Want to join this year's Formula Student competition as a volunteer? Read the full descriptions of all the available opportunities here and submit your application before the end of February 2022 to get involved!

What's your history in relation to Formula Student, what area/s of the competition are you involved in and how long have you been involved?

Neill Anderson (NA): Head Design Judge since 2003 I think, Design Judge since 2001. Automotive engineer who has been involved with motorsport at grass roots type level including karting, rallying, racing and was British Sprint Leaders Champion in 1995 and 1996 in my company road car, a TVR Griffith. Full disclosure, I was Chief Chassis Engineer at TVR during those "good" years, dealing with both road and race cars.

What is your motivation for your involvement in FS?

NA: Anything that helps students make stuff practically and think about where their particular part fits into the wider picture has to be a great thing.

What's the best thing about being involved with FS?

NA: I've been fortunate enough to meet some really wise and great people, from F1 and Le Mans engineering legends like Tony Southgate through to really bright and keen students, Even us old Judges learn something every year!

What advice would you give to someone considering being involved in your area?

NA: Read up on some of the event specifics, eg the Rules regarding vehicle safety as the event is not like other motorsport disciplines. The Rules are very unique to this event, some of that is deliberate to make it awkward to use these (student designed and built) cars on other wider and faster tracks. Don't bring too many preconceived ideas/ideals with you: let the students make their case for their design solution as there is no single "correct" design.

Do you have a funny / poignant / interesting story or anecdote about an FS experience that you'd like to share?

NA: I think the first or second year I was judging we had the very first Bath entry. It was, to quote Tony Southgate at the time "aesthetically challenged, overweight and lacked finesse". I recall "discussing" this at length with him and Head Judge Carroll Smith (American engineer/author and character) for several hours along the lines of "Yes, it is heavy, yes it is ungainly but they know why and where to lose the weight and they have finished it on time, done lots of testing and generally taken notice of all the previous advice published. As such they shouldn't be penalised this year as they understand their first year shortcomings and I'll be sure to penalise them heavily next year if they do it again".

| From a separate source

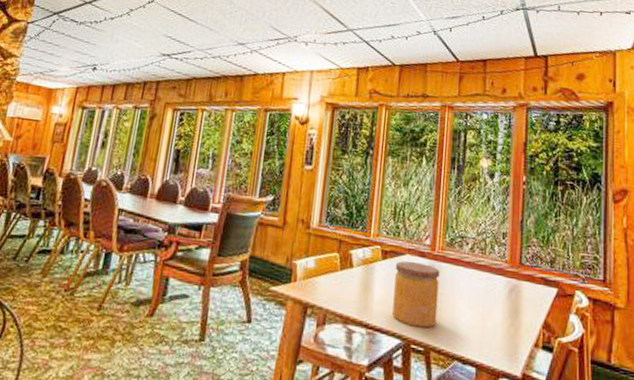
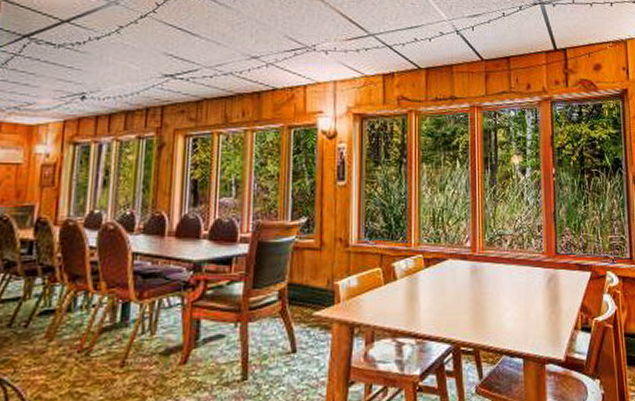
jar: present [392,261,440,328] -> none [438,266,483,329]

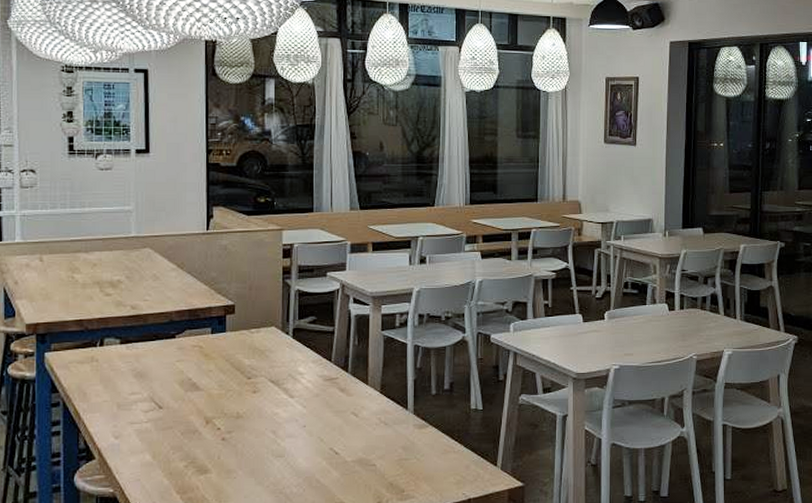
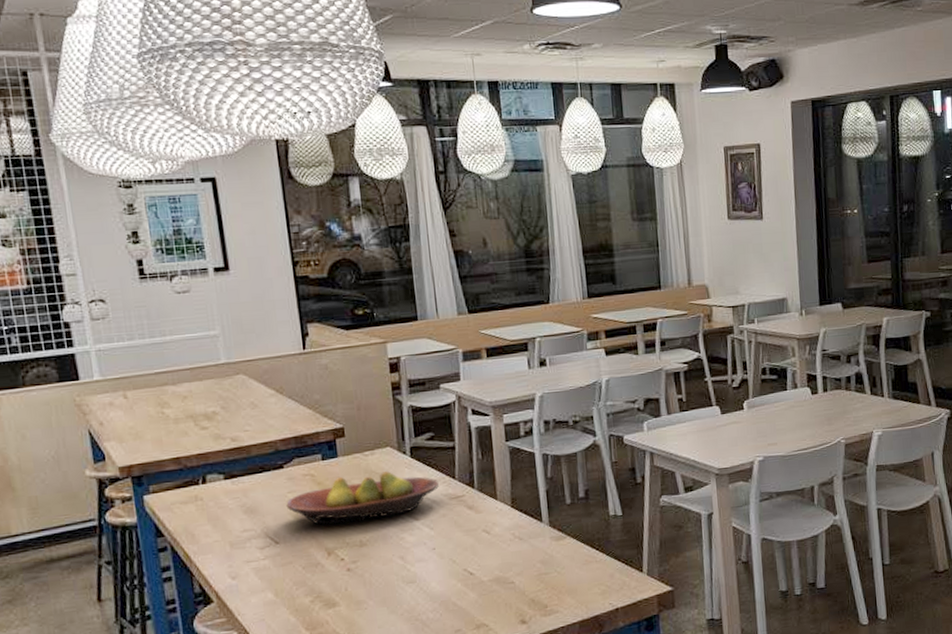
fruit bowl: none [173,349,315,394] -> present [286,471,439,525]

Ultimately my views prevailed; Bath came back with something much more elegant and on Carroll Smith's passing I got asked to take over as Head Design Judge. The rest, as they say, is history...

What does the future of FS look like and how do you hope to be a part of it?

NA: I think FS will grow further as there continues to be a need for bright young engineers to overcome the challenges we all face in the current climate (pun intended). Those with a properly rounded experience that appreciate how they fit into a multi disciplinary team, those that see and accept the bigger picture and those that appreciate anything they design must be made, usually by others, for a profit, will always be in demand.

I think the EV side of FS will blossom as much because of the potential performance improvements as because of the relevance to the future.

I don't have any in-depth EV understanding but I keep learning from my wise Design Judge colleagues and I'll keep being involved because despite the hours of (unseen) hard work it's still fun.